Descontos de até 70%
A segunda frente do pacote tributário está no PLC 61/25. A proposta cria novas regras para negociação de débitos tributários e não tributários inscritos na dívida ativa e estabelece três modalidades de transação: créditos considerados irrecuperáveis ou de difícil recuperação, contenciosos de pequeno valor e casos envolvendo controvérsia jurídica relevante e disseminada.
As negociações serão conduzidas pela PGE e poderão ocorrer por adesão a editais ou por iniciativa individual.

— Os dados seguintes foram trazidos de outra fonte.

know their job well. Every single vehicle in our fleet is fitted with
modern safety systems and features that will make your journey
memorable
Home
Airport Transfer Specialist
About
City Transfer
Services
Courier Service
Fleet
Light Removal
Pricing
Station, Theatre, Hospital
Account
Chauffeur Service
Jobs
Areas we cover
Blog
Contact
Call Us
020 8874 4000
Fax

Pela regra geral, os descontos poderão chegar a 65% sobre multas, juros e demais acréscimos legais, com parcelamento em até 120 meses. Para pessoas físicas, microempresas e empresas em recuperação judicial, o abatimento poderá alcançar 70%, com prazo de pagamento de até 145 meses.
Os descontos, no entanto, não poderão atingir o valor principal do crédito tributário. Empresas classificadas como devedoras contumazes de ICMS também ficarão impedidas de obter descontos sobre multas, juros e demais acréscimos.
Redução das execuções fiscais
O PLC ainda permite a utilização de precatórios na negociação das dívidas. Para débitos de ICMS, esses créditos poderão abater até 75% do valor devido. No caso do IPVA, o limite será de 50%. Dentro dos mesmos percentuais, poderão ser utilizados créditos acumulados ou de ressarcimento de ICMS, desde que homologados pelo Estado.
A proposta também busca reduzir o volume de execuções fiscais. A PGE poderá deixar de ajuizar ações ou desistir de processos em andamento quando o valor consolidado estiver abaixo de um limite a ser definido pelo procurador-geral do Estado. A medida não representará perdão do débito, que continuará sujeito à cobrança administrativa.
O texto também abre caminho para a criação do Cadastro Fiscal Positivo, destinado a identificar contribuintes regulares e estimular soluções consensuais de conflitos tributários.
As duas mensagens formam, assim, uma estratégia de duas frentes do Executivo para a dívida estadual: ampliar instrumentos para que contribuintes regularizem débitos e, paralelamente, estabelecer tratamento mais rigoroso para empresas que adotem a inadimplência tributária reiterada e injustificada como prática de negócio.